Learn how DocuChat discovers, filters, and ingests content from websites using its advanced web crawler and AI-powered page filtering.

DocuChat includes an advanced web crawler that can automatically discover and extract content from entire websites. This guide covers how to use the website crawling features to efficiently add website content to your chatbots.

Adding Website URLs

To add website content, select the Website option when adding a new document. Enter one or more URLs (one per line) and DocuChat will extract the content from those pages.

Discovering Linked Pages

Enable the Include all webpages linked from these websites toggle to automatically discover pages linked from your provided URLs. DocuChat will crawl the seed URL and return all internal links it finds.

How Discovery Works

  1. You enter a seed URL (e.g., https://example.com)
  2. DocuChat crawls that page and extracts all internal links
  3. The discovered pages are presented in a list for you to review
  4. You choose which pages to include before processing
Only internal links (same domain) are discovered. External links to other websites are excluded.

Selecting Pages

After discovery, you have full control over which pages get processed:

  • Select/deselect individual pages using the checkboxes next to each page
  • Select or deselect all pages at once using the header checkbox
  • Search through discovered pages by name or URL to quickly find specific pages
  • Pages are displayed with readable names derived from link text when available, with the full URL shown below
Each batch is limited to 250 linked pages. If your website has more pages, you can process them in multiple batches.

AI-Powered Filtering

DocuChat offers an optional AI filter that can automatically identify and deselect pages that are unlikely to contain useful content for your chatbot.

Enabling the AI Filter

After pages are discovered, you can enable the AI Filter toggle. When enabled, the AI analyzes the discovered pages and deselects those it considers irrelevant, such as:

  • Login and registration pages
  • Terms of service, privacy policies, and cookie notices
  • Navigation and sitemap pages
  • Shopping carts and checkout pages
  • Social media profile links
  • Admin and settings pages

The AI filter is opt-in — it is not applied automatically. You always see all discovered pages first and can choose to apply the filter.

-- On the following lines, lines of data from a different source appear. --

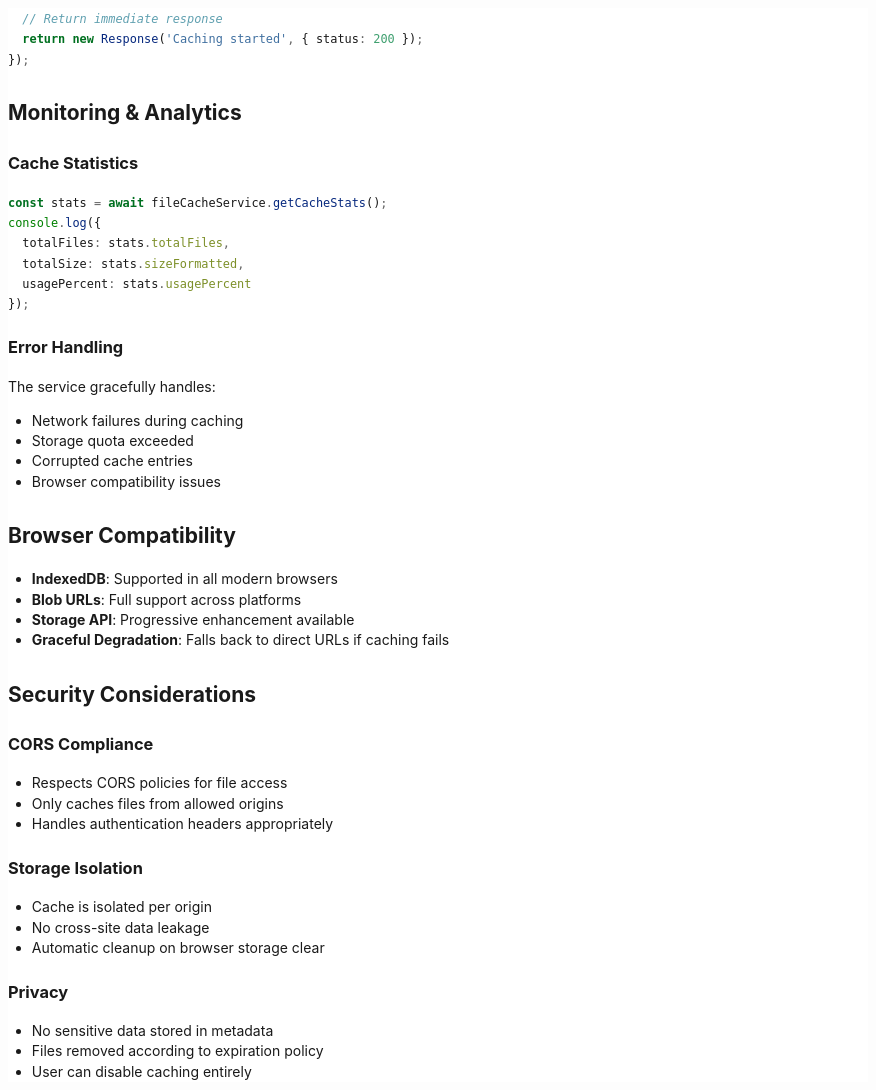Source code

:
 ```typescript
  // Return immediate response
  return new Response('Caching started', { status: 200 });
});
```

## Monitoring & Analytics

### Cache Statistics

```typescript
const stats = await fileCacheService.getCacheStats();
console.log({
  totalFiles: stats.totalFiles,
  totalSize: stats.sizeFormatted,
  usagePercent: stats.usagePercent
});
```

### Error Handling

The service gracefully handles:
- Network failures during caching
- Storage quota exceeded
- Corrupted cache entries
- Browser compatibility issues

## Browser Compatibility

- **IndexedDB**: Supported in all modern browsers
- **Blob URLs**: Full support across platforms
- **Storage API**: Progressive enhancement available
- **Graceful Degradation**: Falls back to direct URLs if caching fails

## Security Considerations

### CORS Compliance

- Respects CORS policies for file access
- Only caches files from allowed origins
- Handles authentication headers appropriately

### Storage Isolation

- Cache is isolated per origin
- No cross-site data leakage
- Automatic cleanup on browser storage clear

### Privacy

- No sensitive data stored in metadata
- Files removed according to expiration policy
- User can disable caching entirely
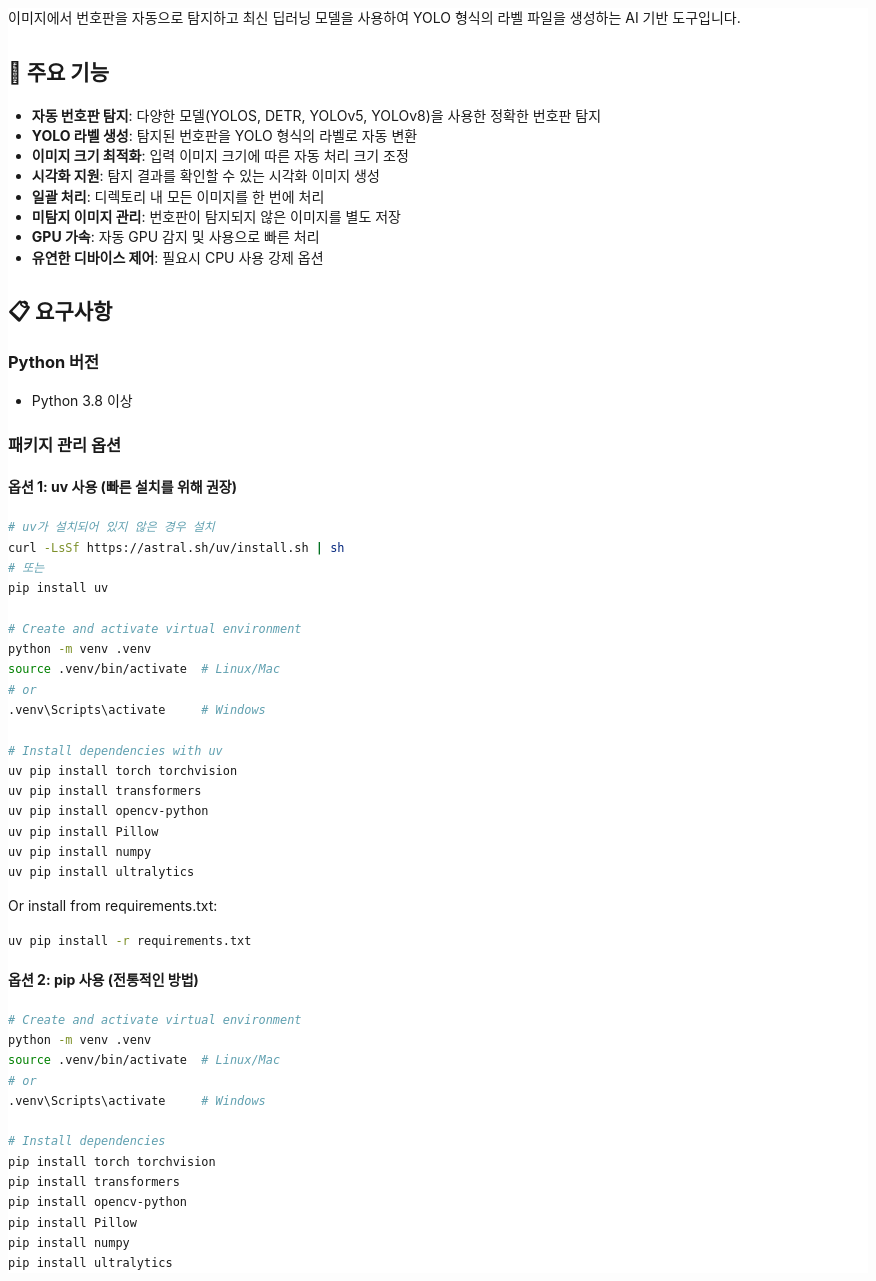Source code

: 이미지에서 번호판을 자동으로 탐지하고 최신 딥러닝 모델을 사용하여 YOLO 형식의 라벨 파일을 생성하는 AI 기반 도구입니다.

## 🚀 주요 기능

- **자동 번호판 탐지**: 다양한 모델(YOLOS, DETR, YOLOv5, YOLOv8)을 사용한 정확한 번호판 탐지
- **YOLO 라벨 생성**: 탐지된 번호판을 YOLO 형식의 라벨로 자동 변환
- **이미지 크기 최적화**: 입력 이미지 크기에 따른 자동 처리 크기 조정
- **시각화 지원**: 탐지 결과를 확인할 수 있는 시각화 이미지 생성
- **일괄 처리**: 디렉토리 내 모든 이미지를 한 번에 처리
- **미탐지 이미지 관리**: 번호판이 탐지되지 않은 이미지를 별도 저장
- **GPU 가속**: 자동 GPU 감지 및 사용으로 빠른 처리
- **유연한 디바이스 제어**: 필요시 CPU 사용 강제 옵션

## 📋 요구사항

### Python 버전
- Python 3.8 이상

### 패키지 관리 옵션

#### 옵션 1: uv 사용 (빠른 설치를 위해 권장)
```bash
# uv가 설치되어 있지 않은 경우 설치
curl -LsSf https://astral.sh/uv/install.sh | sh
# 또는
pip install uv

# Create and activate virtual environment
python -m venv .venv
source .venv/bin/activate  # Linux/Mac
# or
.venv\Scripts\activate     # Windows

# Install dependencies with uv
uv pip install torch torchvision
uv pip install transformers
uv pip install opencv-python
uv pip install Pillow
uv pip install numpy
uv pip install ultralytics
```

Or install from requirements.txt:
```bash
uv pip install -r requirements.txt
```

#### 옵션 2: pip 사용 (전통적인 방법)
```bash
# Create and activate virtual environment
python -m venv .venv
source .venv/bin/activate  # Linux/Mac
# or
.venv\Scripts\activate     # Windows

# Install dependencies
pip install torch torchvision
pip install transformers
pip install opencv-python
pip install Pillow
pip install numpy
pip install ultralytics
```
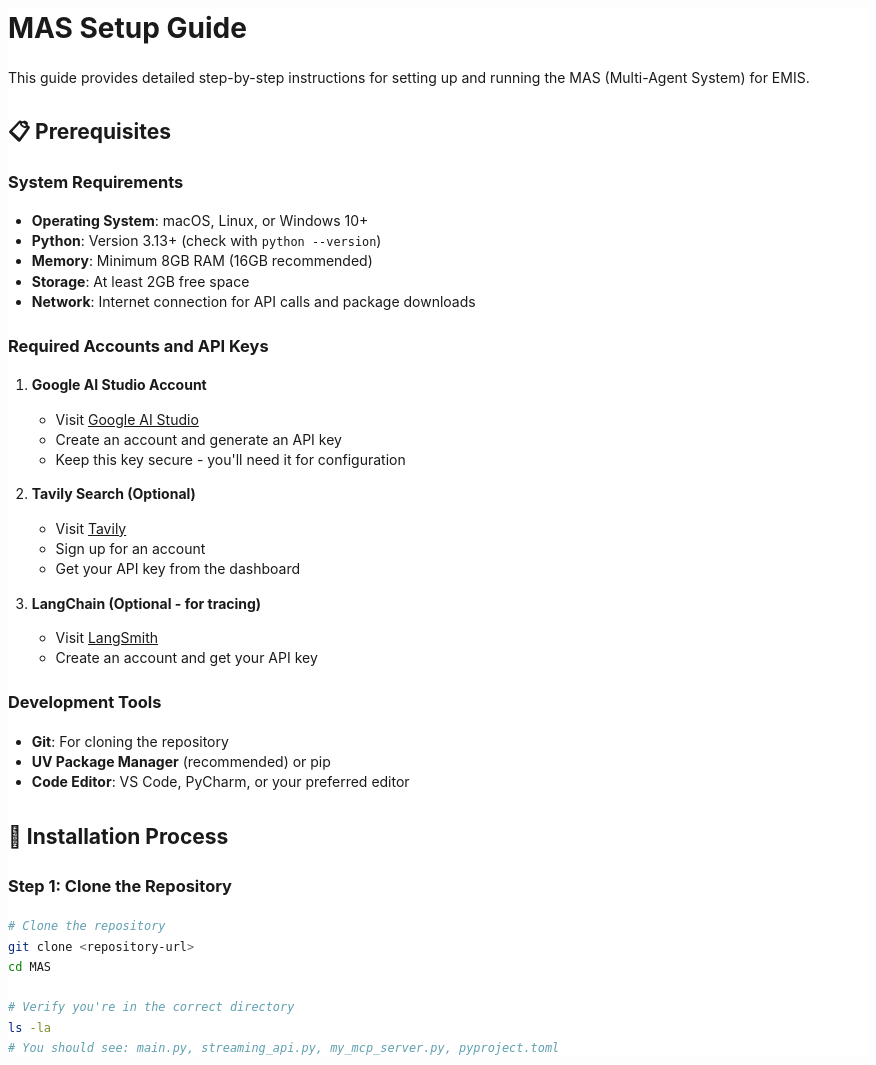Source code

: # MAS Setup Guide

This guide provides detailed step-by-step instructions for setting up and running the MAS (Multi-Agent System) for EMIS.

## 📋 Prerequisites

### System Requirements

- **Operating System**: macOS, Linux, or Windows 10+
- **Python**: Version 3.13+ (check with `python --version`)
- **Memory**: Minimum 8GB RAM (16GB recommended)
- **Storage**: At least 2GB free space
- **Network**: Internet connection for API calls and package downloads

### Required Accounts and API Keys

1. **Google AI Studio Account**
   - Visit [Google AI Studio](https://makersuite.google.com/app/apikey)
   - Create an account and generate an API key
   - Keep this key secure - you'll need it for configuration

2. **Tavily Search (Optional)**
   - Visit [Tavily](https://tavily.com/) 
   - Sign up for an account
   - Get your API key from the dashboard

3. **LangChain (Optional - for tracing)**
   - Visit [LangSmith](https://smith.langchain.com/)
   - Create an account and get your API key

### Development Tools

- **Git**: For cloning the repository
- **UV Package Manager** (recommended) or pip
- **Code Editor**: VS Code, PyCharm, or your preferred editor

## 🚀 Installation Process

### Step 1: Clone the Repository

```bash
# Clone the repository
git clone <repository-url>
cd MAS

# Verify you're in the correct directory
ls -la
# You should see: main.py, streaming_api.py, my_mcp_server.py, pyproject.toml
```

Reviewing Filtered Results

After the AI filter runs:

  • Pages identified as irrelevant are automatically deselected
  • A summary shows how many pages were filtered out
  • You can toggle between the filtered and unfiltered view
  • You can manually re-select any page the AI deselected
  • You can manually deselect any page the AI kept

The AI filter is a starting point — you always have the final say on which pages to include.

Tips for Best Results

  • Start with your main pages: Enter your homepage or a key section page as the seed URL to discover the most relevant linked pages.
  • Use search: If hundreds of pages are discovered, use the search box to quickly find pages by keyword.
  • Review AI suggestions: The AI filter works well for most websites, but always review its suggestions — it may occasionally exclude pages you want to keep.
  • Process in batches: For very large websites, consider adding content section by section rather than crawling the entire site at once.
  • Sitemaps work too: You can enter a sitemap URL (e.g., example.com/sitemap.xml) as your seed URL to discover pages listed in the sitemap.